We at Coin 2030 employ several real-world models from traditional and Web3 finance to project future cryptocurrency prices. These models have been either sourced from well-established financial institutions such as JP Morgan, Goldman Sachs, and BlackRock, or from well-established mathematicians and economists such as Fischer Black and Myron Scholes. Robert C. Merton, or developed by the founder of Coin 2030 and in-house financial analyst Dhirendra Chandra Das, who holds an MBA in Finance with over 7 years of experience in crypto markets (2021 to present) and over 11 years in stock markets (2015 to present).
Table of Contents
1. Institutional Models
This model is an aggregation of all price predictions from major financial institutions, such as (including but not limited to): BlackRock, Goldman Sachs, WisdomTree, Strategy, Fidelity, Bitmine, Forbes, Binance, and many others.

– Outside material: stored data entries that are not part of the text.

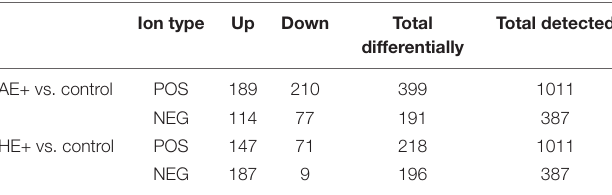
TABLE 2 | Metabolomic data based on a culture medium with the addition of auto- and heterotrophic Euglena , AE+ and HE+,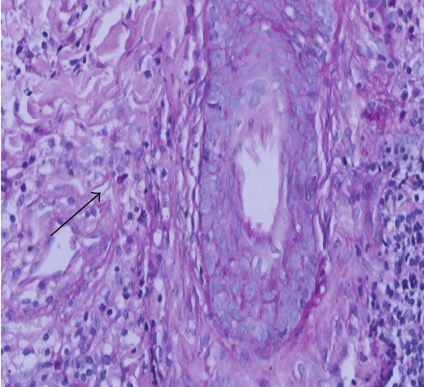
Figure2:Onesporewasnotedinthedermiswhichwasstainedwith D-periodic acid-Schiff (D-PAS).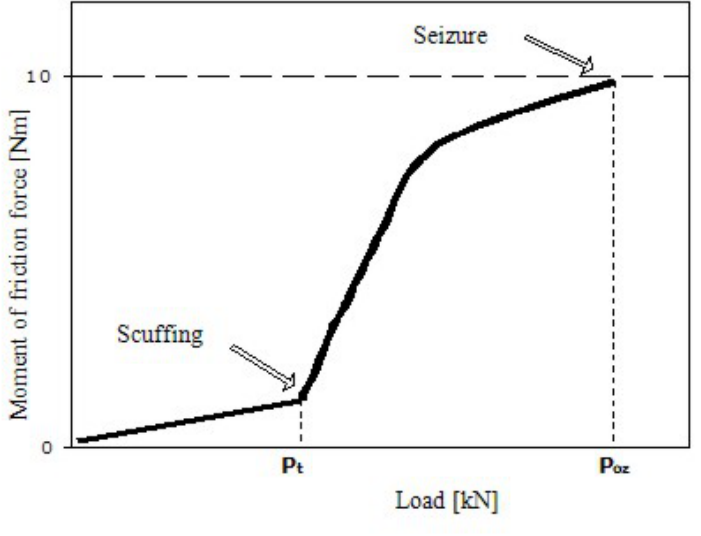
) as a function of load (P) T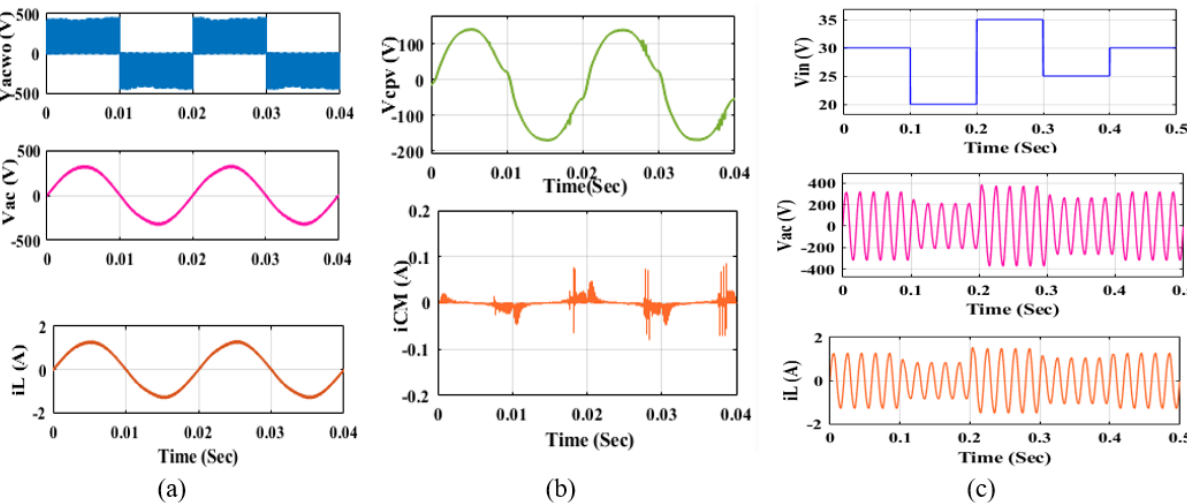
Fig. 5. (a) Voltage measured before filter (vacwo), Load voltage (vac) and Load current (iL) with 30V input. (b) Voltage across PV panel capacitance (vcpv) and CMLC (iCM) with 30V input (c) Load voltage and current with varying input voltage under standalone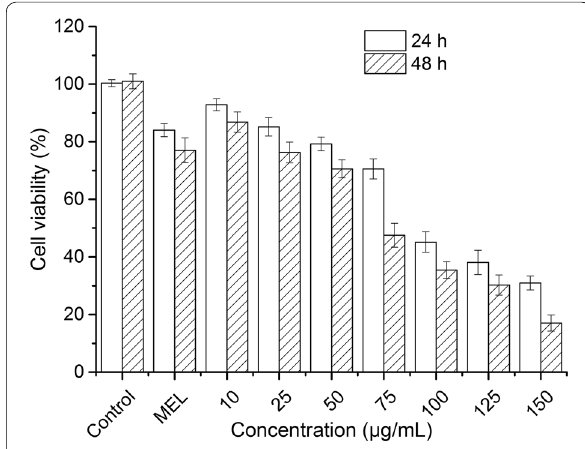
Different superscript letters in each row indicate significant differences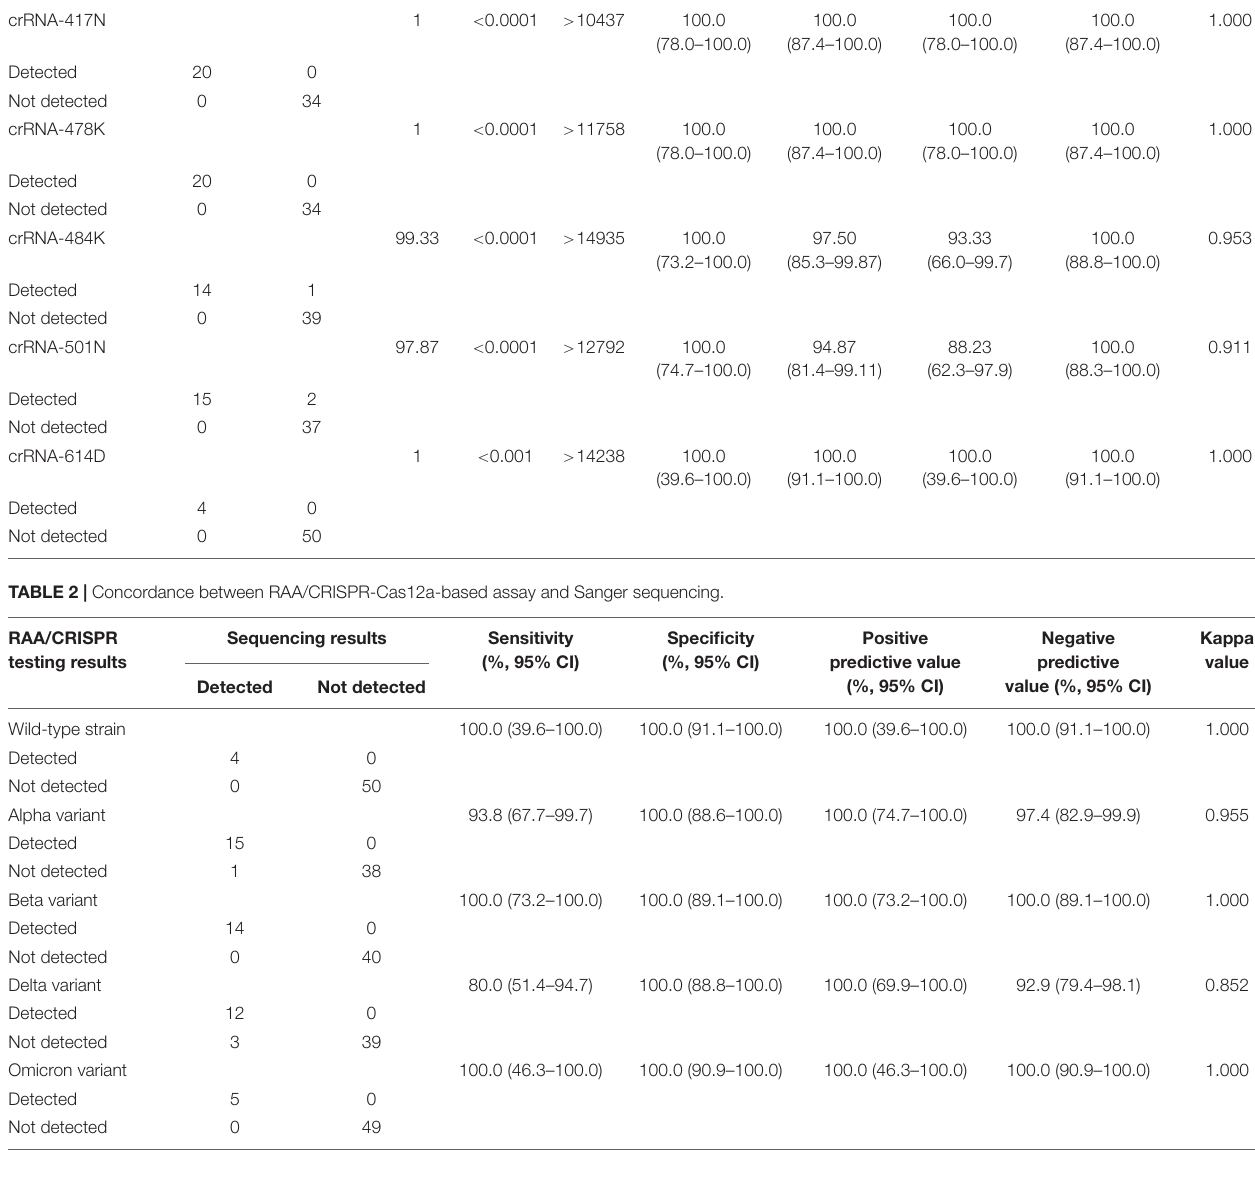
TABLE 1 | Performance of allele-specific crRNAs in RAA/CRISPR-Cas12a-mediated assay compared with Sanger sequencing. RAA/CRISPR testing results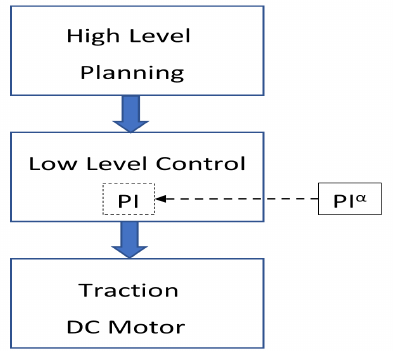
Figure 3. Overall block diagram of the autonomous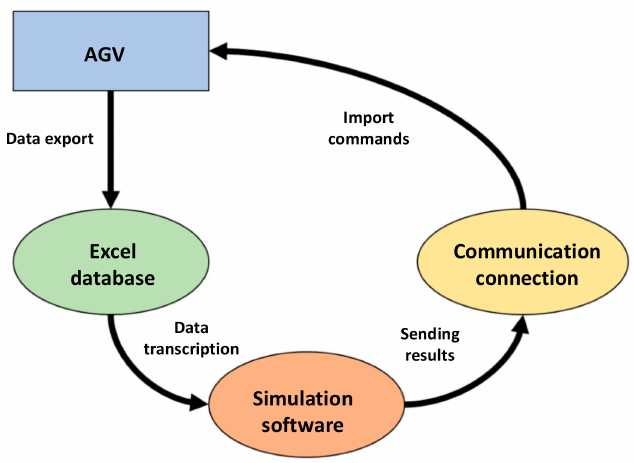
Figure 7. The principle of the communication interface in AGV—Simulation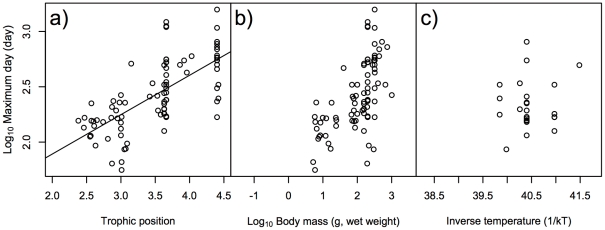
Effects of ecological/biological traits of species on maximum day of 137Cs activity concentration in fish.Effects of a) trophic position of species, b) body mass (g, wet weight) of species, and c) inverse temperature (1/kT) of the environment on log10 maximum day (day) of 137Cs activity concentration in fish. Line indicates a significant relationship by the best GLMM, with the coefficient and intercept estimated by GLMM.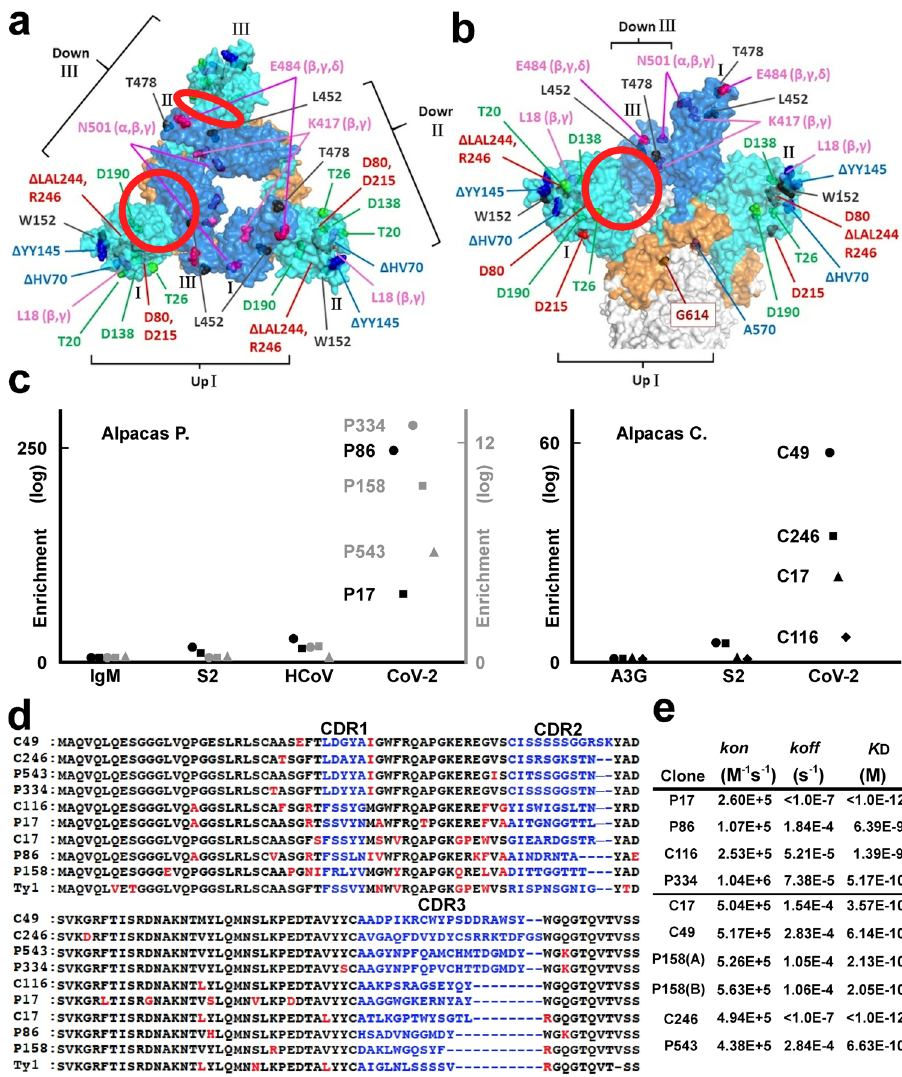
Fig. 1 Structural features of the SARS-CoV-2 spike and the panel of nanobodies. a , b Top ( a ) and side ( b ) views of the 1-up + 2-down conformation of the SARS-CoV-2 spike trimer 95 (PDB entry: 7KRR); domains of each protomer numbered I (up), II (down) and III (down). The NTD, the RBD and the C-terminal domain (CTD) of the SARS-CoV-2 S1 domain are coloured cyan, blue, and orange, respectively; mutations and deletions studied here are indicated; clefts between the down-RBD and the NTD of the neighbouring protomer are highlighted with red circles. c Graphs showing existence ratios (two different scales drawn black and grey) — P values in log 10 are plotted (see ‘ Methods ’ ) — after panning with IgM; APOBEC3G (A3G) 26 ; the S2 domain (S2); the HCoV-OC43 (HCoV) spike 27 ; and the SARS-CoV-2 spike (CoV-2). d Sequences of nine clones and that of Ty1 are compared 37 : changed amino acids in the framework regions are red; the variable complementary-determining regions (CDRs) are shown in blue. e Calculated binding kinetics between each nanobody and the SARS-CoV-2 spike from sensorgrams (see Supplementary Fig. 3) are summarized. The upper four clones were assayed in a high- salt buffer ( “ stabilized ” spike); the others were assayed in an anionic buffer ( “ fl uctuated ” P158, P334 and P543 clones speci fi cally detected SARS-CoV-2 spike proteins with the same sensitivity as the mouse monoclonal C9-tagged antibody (Fig. 2a). The banding patterns suggested that each clone recognized a part of the S1 domain. These clones (P158, P334 and P543) detected SARS-CoV-2 spike variants — including Alpha and Beta variants — via western blotting.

The aim is to compute the median or mean of these values and project it.
The success of this value rests on the assumption that the mean of several figures is the most accurate representation of reality. This is a foundational concept in statistics and has been proven numerous times to be true.
2. Analyst Consensus
The analyst consensus model is a modification of the institutional model, in which individual analysts replace institutions. Here, we follow only those analysis which have been trusted well in the crypto markets. These analysts have been verified for at least 5 years of individual experience. Some of them are: Eric Balchunas, Markus Thielen, Benjamin Cowen, Lark Davis, and many others.
3. Technical Models
Technical analysis includes using technical charts like candlesticks, line charts, histograms, bar graphs, etc., and indicators like RSI, Supports and Resistances, Moving Averages, Elliott Waves, Bollinger Bands, Fibonacci Series, and many similar tools to arrive at a baseline price where multiple indicators indicate nearby values.
4. Fundamental Analysis Models
Fundamental Analysis models help decode the price of a cryptocurrency by a heuristic method, which calculates the combined effect of fundamental factors such as outstanding exchange balances, token unlocks, active users, total users, wallet balances, exchange inflows and outflows, regulations, and others. Some of these factors are quantifiable, such as wallet balances, exchange data, etc., whereas some of them are non-quantifiable, such as regulatory impact. For quantifiable values, the numbers are directly put into calculations, whereas for non-quantifiable ones, we assign a value from 1 to 10 and then obtain the net effect.